**THE RECORDS**:
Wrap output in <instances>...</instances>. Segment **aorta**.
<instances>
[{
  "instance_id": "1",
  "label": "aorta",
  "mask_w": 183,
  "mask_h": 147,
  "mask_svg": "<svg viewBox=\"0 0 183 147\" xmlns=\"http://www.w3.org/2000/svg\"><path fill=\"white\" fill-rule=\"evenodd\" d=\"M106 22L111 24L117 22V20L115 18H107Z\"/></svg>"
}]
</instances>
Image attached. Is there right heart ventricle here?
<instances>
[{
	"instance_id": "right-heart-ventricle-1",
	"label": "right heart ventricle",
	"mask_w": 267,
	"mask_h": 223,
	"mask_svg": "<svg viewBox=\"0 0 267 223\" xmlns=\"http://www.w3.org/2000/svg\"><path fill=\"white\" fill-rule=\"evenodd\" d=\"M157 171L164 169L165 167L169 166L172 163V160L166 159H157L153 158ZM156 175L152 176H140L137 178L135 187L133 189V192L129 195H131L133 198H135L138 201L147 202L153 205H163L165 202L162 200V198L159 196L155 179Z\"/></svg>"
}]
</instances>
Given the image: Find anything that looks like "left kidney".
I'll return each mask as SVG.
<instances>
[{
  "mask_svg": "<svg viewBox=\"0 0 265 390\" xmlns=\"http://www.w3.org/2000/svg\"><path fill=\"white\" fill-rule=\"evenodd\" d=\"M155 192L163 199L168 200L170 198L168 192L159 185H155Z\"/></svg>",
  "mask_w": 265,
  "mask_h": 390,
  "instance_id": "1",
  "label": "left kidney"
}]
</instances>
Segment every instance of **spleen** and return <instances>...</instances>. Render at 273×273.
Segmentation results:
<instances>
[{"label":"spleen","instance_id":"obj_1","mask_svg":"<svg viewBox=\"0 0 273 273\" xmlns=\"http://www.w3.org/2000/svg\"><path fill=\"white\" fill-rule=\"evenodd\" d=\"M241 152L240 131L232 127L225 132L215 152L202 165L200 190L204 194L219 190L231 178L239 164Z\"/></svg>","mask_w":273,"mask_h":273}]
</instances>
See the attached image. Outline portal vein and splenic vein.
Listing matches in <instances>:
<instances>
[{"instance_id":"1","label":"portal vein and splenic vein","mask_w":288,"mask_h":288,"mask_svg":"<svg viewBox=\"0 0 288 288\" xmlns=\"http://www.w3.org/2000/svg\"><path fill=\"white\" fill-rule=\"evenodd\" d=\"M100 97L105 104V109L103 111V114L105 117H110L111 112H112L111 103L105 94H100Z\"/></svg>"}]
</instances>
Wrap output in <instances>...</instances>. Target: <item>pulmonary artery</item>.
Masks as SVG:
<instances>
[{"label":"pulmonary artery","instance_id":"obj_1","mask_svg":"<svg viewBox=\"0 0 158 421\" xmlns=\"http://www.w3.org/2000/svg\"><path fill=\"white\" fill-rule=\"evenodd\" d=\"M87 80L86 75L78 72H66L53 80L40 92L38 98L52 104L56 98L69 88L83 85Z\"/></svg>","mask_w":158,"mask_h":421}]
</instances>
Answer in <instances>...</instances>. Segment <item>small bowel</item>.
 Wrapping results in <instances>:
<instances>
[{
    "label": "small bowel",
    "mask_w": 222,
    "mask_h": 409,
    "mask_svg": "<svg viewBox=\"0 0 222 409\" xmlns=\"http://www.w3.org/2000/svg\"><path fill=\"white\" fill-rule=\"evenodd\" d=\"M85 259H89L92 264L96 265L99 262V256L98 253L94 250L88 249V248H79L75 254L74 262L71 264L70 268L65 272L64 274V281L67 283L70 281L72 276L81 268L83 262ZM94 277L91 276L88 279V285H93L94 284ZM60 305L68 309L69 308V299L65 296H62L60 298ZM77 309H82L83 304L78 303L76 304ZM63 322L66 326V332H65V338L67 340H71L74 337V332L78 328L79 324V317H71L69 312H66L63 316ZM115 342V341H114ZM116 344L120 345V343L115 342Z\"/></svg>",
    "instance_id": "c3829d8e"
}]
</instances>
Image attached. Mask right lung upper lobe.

**GIVEN EXERCISE**: How many lines in the listing above contain the string "return", with case counting? Give only the number.

**OUTPUT BELOW**: 2